The recent violence in Charlottesville has renewed discussion of the appropriate place of Confederate memorials across the nation. On Saturday August 12, in a university town not unlike ours, white supremacists gathered to protest the removal of a statue of Robert E. Lee. Chanting slogans such as “Jews will not replace us” and “blood and soil,” these individuals expressed poisonous, exclusionary, and ahistorical views about who really belongs in America.
It’s no coincidence that these forces rally around symbols of the Confederacy. As UM history professors documented in a May 2016 report to the Chancellor’s contextualization committee, these monuments promote a misguided “Lost Cause” ideology that served as a platform for ongoing white supremacy. These ideas were ingrained in the violent mob that opposed the integration of the University in 1962 and were even ingrained in me, the daughter of Indian immigrants who was taught in the public schools of Germantown, Tennessee, that the Civil War was about “states’ rights.” It was only in college that I read the Confederate states’ secessionist declarations and Alexander Stephens’s 1861 Cornerstone Address that make clear that the Confederacy’s primary goal was the maintenance of white supremacy and the institution of slavery.
The Lost Cause ideology promoted by the 1906 Lyceum Circle Confederate monument presents Mississippi as the domain of white Mississippians who fought to defend a land that was exclusively their own. In reality, however, the state belonged just as much to those whom the Confederates fought to keep enslaved and for whom—but for an arguable respite during Reconstruction—the rights of citizenship were denied for a century longer. Fifty-five percent of Mississippians were enslaved when the Civil War broke out and black Americans continued to make up a majority of the state’s population until 1930. Beginning in the late nineteenth century, Lost Cause ideology underpinned the idea that the state of Mississippi and its resources belonged only to those who died fighting for the Confederacy and their progeny—not the enslaved who died and suffered to build the state’s infrastructure and economy and their descendants. It was also instrumental in justifying the exclusion of a significant number of Mississippians access to this very University until 1962, when a black student finally enrolled amidst riotous and violent opposition.
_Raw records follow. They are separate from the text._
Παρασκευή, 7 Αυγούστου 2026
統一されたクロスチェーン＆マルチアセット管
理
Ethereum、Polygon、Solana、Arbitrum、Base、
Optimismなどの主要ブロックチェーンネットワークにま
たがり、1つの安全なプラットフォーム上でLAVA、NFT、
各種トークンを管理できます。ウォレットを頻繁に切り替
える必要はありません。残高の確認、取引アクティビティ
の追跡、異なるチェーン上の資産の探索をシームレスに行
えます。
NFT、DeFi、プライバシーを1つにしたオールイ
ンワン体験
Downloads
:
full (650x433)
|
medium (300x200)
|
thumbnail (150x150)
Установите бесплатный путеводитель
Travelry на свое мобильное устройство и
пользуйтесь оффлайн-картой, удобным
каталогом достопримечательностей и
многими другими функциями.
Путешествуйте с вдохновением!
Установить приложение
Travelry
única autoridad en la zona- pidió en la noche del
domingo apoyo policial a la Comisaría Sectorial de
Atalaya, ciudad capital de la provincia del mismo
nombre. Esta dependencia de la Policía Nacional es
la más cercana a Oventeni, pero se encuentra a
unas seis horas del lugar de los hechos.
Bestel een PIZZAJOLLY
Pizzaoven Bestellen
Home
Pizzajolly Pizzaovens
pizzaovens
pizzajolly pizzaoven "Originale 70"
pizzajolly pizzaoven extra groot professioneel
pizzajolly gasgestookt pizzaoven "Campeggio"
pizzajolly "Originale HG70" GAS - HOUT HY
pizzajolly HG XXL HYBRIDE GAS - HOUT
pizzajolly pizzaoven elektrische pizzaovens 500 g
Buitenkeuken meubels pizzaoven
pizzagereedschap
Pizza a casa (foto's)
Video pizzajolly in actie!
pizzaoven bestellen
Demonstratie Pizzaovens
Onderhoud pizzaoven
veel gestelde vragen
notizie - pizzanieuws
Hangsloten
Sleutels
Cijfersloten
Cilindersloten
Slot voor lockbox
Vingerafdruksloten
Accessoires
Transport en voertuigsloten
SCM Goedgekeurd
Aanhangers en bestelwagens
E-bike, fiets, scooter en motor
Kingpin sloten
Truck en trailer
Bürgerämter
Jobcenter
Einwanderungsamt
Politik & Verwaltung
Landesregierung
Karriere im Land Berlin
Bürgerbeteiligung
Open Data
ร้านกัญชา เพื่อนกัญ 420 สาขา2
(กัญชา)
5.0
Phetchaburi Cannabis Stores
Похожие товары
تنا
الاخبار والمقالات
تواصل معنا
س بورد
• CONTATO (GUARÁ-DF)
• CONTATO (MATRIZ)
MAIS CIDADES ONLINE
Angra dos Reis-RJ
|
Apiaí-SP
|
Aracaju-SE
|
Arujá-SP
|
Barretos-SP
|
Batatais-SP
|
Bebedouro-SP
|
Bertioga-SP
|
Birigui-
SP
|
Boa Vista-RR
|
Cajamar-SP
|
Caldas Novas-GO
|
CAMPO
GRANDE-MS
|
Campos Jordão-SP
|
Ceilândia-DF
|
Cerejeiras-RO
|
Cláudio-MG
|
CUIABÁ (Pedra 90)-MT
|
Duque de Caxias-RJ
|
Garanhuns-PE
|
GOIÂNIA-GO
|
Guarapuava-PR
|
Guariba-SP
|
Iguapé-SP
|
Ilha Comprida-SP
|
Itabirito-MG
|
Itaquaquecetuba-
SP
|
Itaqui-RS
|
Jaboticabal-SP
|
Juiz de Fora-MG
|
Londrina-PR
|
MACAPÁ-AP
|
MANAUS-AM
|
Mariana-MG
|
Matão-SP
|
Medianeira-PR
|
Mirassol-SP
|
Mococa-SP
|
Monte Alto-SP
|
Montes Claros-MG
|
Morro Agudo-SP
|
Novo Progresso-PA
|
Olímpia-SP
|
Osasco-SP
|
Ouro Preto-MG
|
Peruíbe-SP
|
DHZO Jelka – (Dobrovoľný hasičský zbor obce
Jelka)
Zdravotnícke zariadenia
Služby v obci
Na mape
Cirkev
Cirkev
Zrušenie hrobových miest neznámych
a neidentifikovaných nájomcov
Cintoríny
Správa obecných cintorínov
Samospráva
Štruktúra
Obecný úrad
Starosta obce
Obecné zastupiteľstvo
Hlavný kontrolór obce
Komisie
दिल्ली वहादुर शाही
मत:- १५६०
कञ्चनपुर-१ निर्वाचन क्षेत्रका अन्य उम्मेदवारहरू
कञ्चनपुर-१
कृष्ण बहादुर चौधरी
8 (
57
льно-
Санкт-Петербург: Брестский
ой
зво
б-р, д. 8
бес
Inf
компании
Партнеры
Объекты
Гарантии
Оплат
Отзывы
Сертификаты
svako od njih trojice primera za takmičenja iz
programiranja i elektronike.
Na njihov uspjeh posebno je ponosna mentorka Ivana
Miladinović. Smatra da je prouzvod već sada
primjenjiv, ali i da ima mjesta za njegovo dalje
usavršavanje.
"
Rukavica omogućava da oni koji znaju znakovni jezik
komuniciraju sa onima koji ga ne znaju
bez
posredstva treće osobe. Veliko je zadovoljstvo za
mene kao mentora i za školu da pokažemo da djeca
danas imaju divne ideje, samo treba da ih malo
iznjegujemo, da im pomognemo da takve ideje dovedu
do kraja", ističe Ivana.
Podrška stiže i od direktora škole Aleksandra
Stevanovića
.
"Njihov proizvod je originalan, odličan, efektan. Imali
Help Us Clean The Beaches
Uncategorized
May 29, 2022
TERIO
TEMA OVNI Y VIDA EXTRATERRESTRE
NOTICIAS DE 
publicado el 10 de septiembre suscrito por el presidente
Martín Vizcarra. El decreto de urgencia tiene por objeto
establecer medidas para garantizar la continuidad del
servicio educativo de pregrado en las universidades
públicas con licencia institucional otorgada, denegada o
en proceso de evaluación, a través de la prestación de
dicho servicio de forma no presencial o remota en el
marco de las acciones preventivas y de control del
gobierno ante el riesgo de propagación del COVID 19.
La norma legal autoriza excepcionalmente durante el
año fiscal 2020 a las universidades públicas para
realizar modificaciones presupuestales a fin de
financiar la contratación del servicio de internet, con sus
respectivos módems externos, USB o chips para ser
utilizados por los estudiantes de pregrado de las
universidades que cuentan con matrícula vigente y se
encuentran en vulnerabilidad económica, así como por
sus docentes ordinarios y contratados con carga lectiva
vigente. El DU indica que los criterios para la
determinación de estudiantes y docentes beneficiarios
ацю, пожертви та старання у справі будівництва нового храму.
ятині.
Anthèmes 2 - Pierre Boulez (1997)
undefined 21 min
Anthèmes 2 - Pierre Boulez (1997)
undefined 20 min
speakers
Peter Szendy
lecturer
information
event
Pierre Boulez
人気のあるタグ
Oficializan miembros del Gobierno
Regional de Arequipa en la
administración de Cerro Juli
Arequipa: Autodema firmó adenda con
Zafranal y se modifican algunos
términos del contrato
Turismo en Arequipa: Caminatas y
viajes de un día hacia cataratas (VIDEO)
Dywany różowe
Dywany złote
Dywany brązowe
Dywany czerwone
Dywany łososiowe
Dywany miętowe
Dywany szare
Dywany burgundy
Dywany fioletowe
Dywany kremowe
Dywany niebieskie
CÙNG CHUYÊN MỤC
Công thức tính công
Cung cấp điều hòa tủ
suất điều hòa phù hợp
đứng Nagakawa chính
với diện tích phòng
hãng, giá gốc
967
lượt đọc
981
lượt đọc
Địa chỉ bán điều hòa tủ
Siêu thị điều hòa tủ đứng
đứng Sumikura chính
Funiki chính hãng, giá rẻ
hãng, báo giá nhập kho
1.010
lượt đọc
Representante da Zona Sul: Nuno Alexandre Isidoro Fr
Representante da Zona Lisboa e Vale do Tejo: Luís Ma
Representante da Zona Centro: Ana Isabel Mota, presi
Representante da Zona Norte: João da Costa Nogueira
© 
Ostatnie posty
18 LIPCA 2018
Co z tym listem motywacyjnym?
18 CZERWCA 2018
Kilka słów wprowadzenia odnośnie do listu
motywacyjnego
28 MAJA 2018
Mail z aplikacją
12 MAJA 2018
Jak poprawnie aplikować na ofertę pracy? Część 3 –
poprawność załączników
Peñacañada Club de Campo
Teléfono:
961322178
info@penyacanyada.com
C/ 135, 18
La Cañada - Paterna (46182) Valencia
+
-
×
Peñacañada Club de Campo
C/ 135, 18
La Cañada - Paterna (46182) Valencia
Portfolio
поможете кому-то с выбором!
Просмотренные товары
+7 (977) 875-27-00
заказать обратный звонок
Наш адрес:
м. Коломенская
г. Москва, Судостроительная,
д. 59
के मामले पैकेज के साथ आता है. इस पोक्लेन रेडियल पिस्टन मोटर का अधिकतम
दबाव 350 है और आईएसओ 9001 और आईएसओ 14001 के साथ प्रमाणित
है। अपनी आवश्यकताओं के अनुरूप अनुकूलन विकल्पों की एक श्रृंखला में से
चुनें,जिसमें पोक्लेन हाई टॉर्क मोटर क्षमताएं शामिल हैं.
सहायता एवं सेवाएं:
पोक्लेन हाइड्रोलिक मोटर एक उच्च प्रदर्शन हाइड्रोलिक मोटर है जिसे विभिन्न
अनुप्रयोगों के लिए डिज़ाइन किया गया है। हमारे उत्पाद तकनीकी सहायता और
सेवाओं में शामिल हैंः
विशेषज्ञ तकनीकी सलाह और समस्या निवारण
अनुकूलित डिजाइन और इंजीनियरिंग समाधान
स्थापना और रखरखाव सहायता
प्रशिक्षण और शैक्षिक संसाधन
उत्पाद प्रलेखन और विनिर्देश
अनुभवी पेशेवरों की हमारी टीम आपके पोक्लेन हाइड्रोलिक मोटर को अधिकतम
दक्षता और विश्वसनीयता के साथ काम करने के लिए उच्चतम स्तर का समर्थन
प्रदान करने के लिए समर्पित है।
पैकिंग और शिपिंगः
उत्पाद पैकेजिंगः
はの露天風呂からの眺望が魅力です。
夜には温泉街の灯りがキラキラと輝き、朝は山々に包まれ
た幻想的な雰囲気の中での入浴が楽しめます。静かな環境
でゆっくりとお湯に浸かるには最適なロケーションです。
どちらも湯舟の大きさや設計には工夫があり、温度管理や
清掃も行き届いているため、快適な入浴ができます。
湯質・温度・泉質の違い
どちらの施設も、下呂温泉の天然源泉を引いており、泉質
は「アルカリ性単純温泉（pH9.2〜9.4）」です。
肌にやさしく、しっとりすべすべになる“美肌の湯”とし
Last week, Duke University and the University of Texas-Austin respectively removed or announced plans to remove statues of Confederate leaders Robert E. Lee and others from places of prominence on their campus. Community leaders in Baltimore, Annapolis, Gainesville, and New Orleans have also taken down Confederate markers in their cities. The conversation is underway in nearby Memphis and the state of Tennessee. It is time for the University of Mississippi—especially given its particular history and that of the state of Mississippi on race—to join the discussion in a positive and productive way, to lead by example, and to declare publicly its opposition to the Mississippi state law that prohibits the removal of these monuments.
Allowing these monuments to remain in places of prominence on university campuses and cities sanctions the intolerance and injustice supported by Lost Cause ideology. While “contextualization” may help somewhat to correct the misconceptions that were imparted to those of us who grew up in the region, it doesn’t do nearly enough to address the role of Confederate monuments in promoting an ideology that provided cover for the violent oppression and exploitation of black Mississippians and their exclusion from this University. Nearly 40% of Mississippians today identify as black and many are descended from those whom the Confederates fought to keep in bondage. As the flagship institution of this state, the University has a special obligation to actively demonstrate that it belongs to all Mississippians. Maintaining a Confederate monument that was part and parcel of the Lost Cause in such a prominent place on campus sends the message that the University belongs only to white Mississippians and runs counter to the espoused values of the UM creed.
Considering the recent exposure given to ideologies that seek to assert America as the domain of white Americans only—sometimes expressly building on the concept of the Lost Cause—now is the time to demonstrate that the University rejects the idea that America or Mississippi belongs only to some and not others based on their racial or ethnic background. The UM Administration should call on the state government to revise the law prohibiting the relocation of monuments and consider all legal options for the prompt relocation of the monument from the Lyceum Circle—a symbolic entrance to the University though which community members and visitors must pass—to the Confederate cemetery or another place where those who wish to can reflect on the tragedy of deaths resulting from a war in defense of slavery and the lasting impact of Lost Cause ideology.
Monika Bhagat-Kennedy is an assistant professor in the Department of English.